Reading Notes on Vertica-ML
Reading notes on https://doi.org/10.1145/3318464.3386137
Vertica-ML: Distributed Machine Learning in Vertica Database
ABSTRACT
An in-database machine learning system can provide many advantages in this scenario, e.g., eliminating the overhead of data transfer, avoiding the maintenance costs of a separate analytical system, and addressing data security and provenance concerns. This subsystem, Vertica-ML, includes machine learning functionalities with SQL API which cover a complete data science workflow as well as model management. Machine learning models in Vertica are treated as first-class database objects like tables and views; therefore, they enjoy a similar mechanism for archiving and managing.
INTRODUCTION
- An intuitive SQL interface for machine learning It treats models as first-class database objects, and allows business analysts and other SQL users to do more advanced data analysis using the same language they are comfortable with.
- A variety of ML algorithms and tools In addition to distributed algorithms for training predictive models, the set of SQL functions introduced by Vertica-ML covers different stages of a data scientist’s typical workflow.
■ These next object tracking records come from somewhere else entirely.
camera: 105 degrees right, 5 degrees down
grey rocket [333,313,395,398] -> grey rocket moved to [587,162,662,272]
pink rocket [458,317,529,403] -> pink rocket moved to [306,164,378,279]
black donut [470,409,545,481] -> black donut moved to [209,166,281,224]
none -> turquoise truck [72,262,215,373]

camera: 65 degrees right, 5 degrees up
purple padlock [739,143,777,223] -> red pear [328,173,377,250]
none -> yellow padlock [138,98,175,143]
- A special model object and model management In contrast to previous in-database ML systems which have been oblivious of model management, Vertica-ML provides capabilities to facilitate it.
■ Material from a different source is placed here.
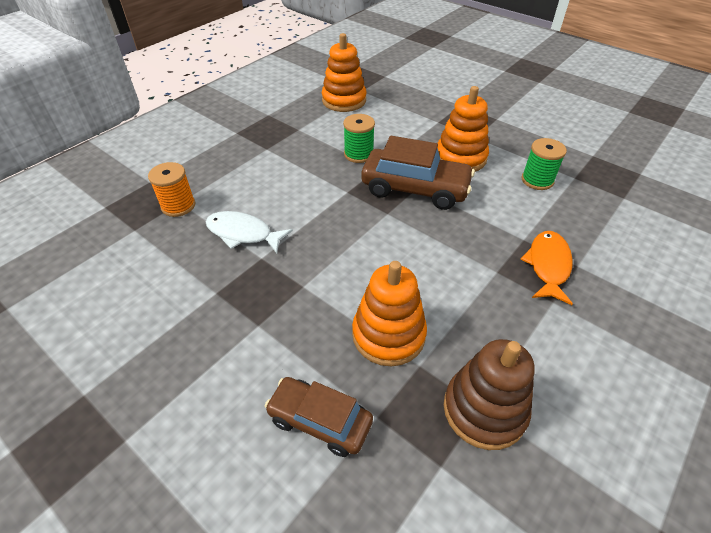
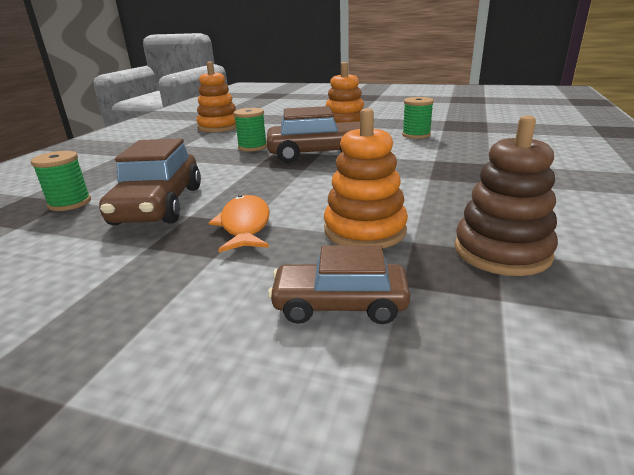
camera: 20 degrees left, 20 degrees down
orange spool [148,162,196,217] -> green spool [31,151,91,211]
white fish [206,211,293,253] -> brown car [99,138,201,225]
orange fish [520,231,573,305] -> orange fish moved to [209,195,270,252]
- Distributed in-memory storage It is integrated into the distributed architecture of Vertica DBMS with the ability to spill to disk when needed
VERTICA ECOSYSTEM
Firstly, the authors describe the main structure of Vertica. They emphasise that Vertica supports UDF (User Defined Function) and Metafunction, which is currently the more popular implementation in the industry and is the general idea in Presto ML.
Metafunction is a Vertica-specific function that differs from UDF in that UDF can be used as part of a SQL statement, whereas Metafunction can only be used after a SELECT keyword or even in a FROM clause. Metafunction can only be used after a SELECT keyword, not even in a FROM clause. In fact, the main purpose of Metafunction in Vertica-ML is to pass parameters to machine learning algorithms.
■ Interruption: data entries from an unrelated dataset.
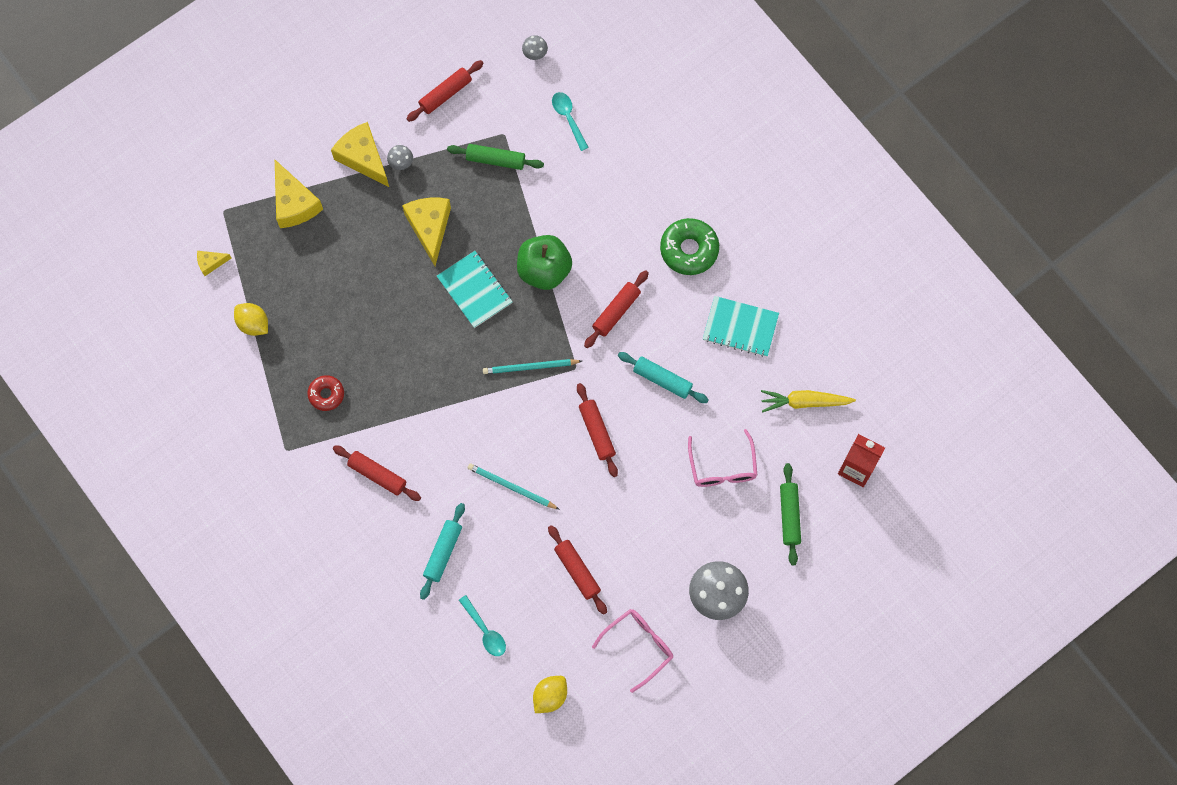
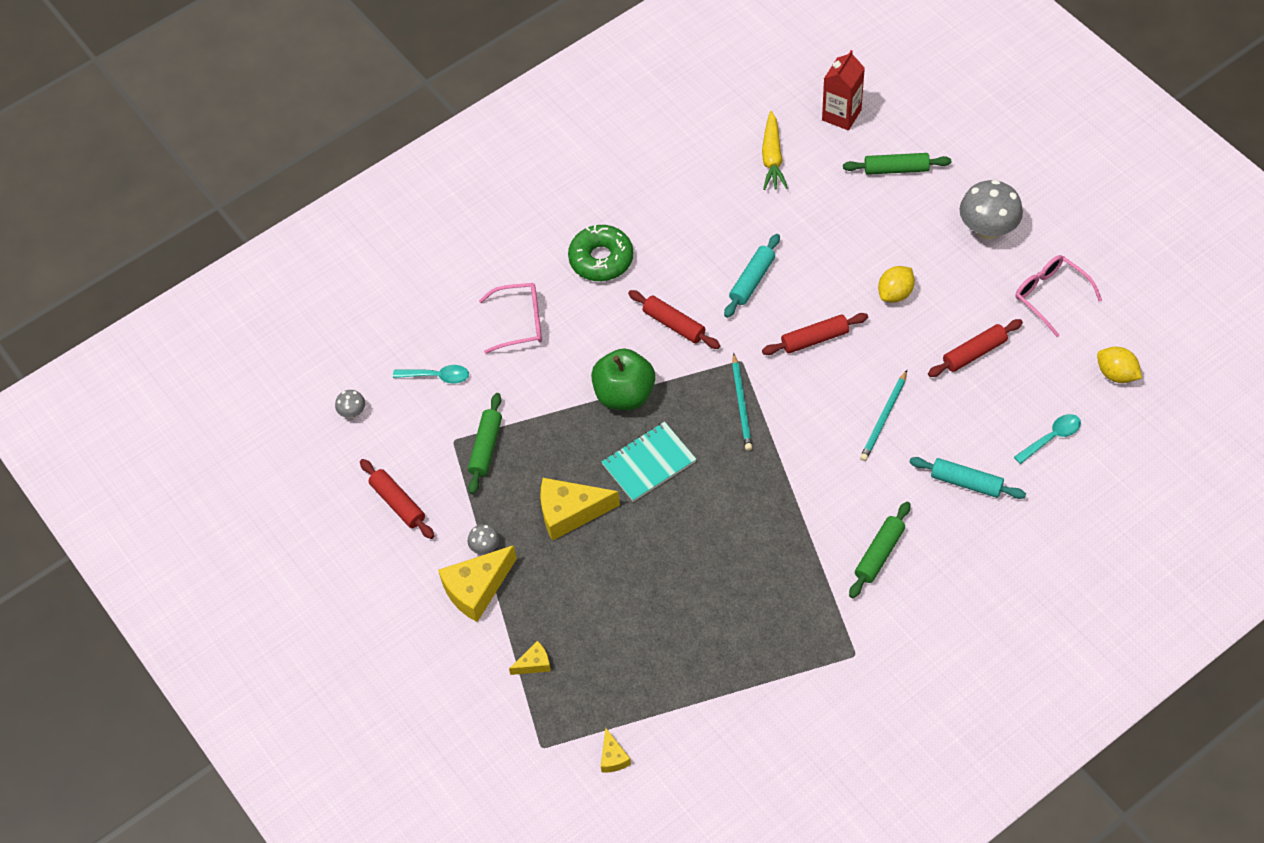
camera: 85 degrees left, 15 degrees down
yellow lemon [234,303,268,336] -> yellow lemon moved to [878,266,915,303]
yellow cheese [275,160,323,228] -> yellow cheese [509,641,551,675], size x0.50
red donut [307,375,344,411] -> none
red rolling pin [333,445,421,501] -> green rolling pin [849,502,910,598]
turquoise spoon [552,92,589,151] -> turquoise spoon turned 150 degrees counterclockwise [393,365,469,384]
pink glasses [688,429,757,487] -> pink glasses moved to [479,283,542,354]
turquoise notebook [703,296,779,357] -> none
Vertica-ML also provides management functions for the trained models. The user can use get_model_summary and get_model_attribute to obtain the appropriate meta-information about the model. The model is stored as an object in a database table. This allows us to modify a model using the traditional ALTER or DROP statements.
Since the machine learning algorithms are implemented directly in the analytical database, parallel computing is a must. Because Vertica itself is a distributed multi-node database, each node computes a portion of the data and does aggregation on a single node.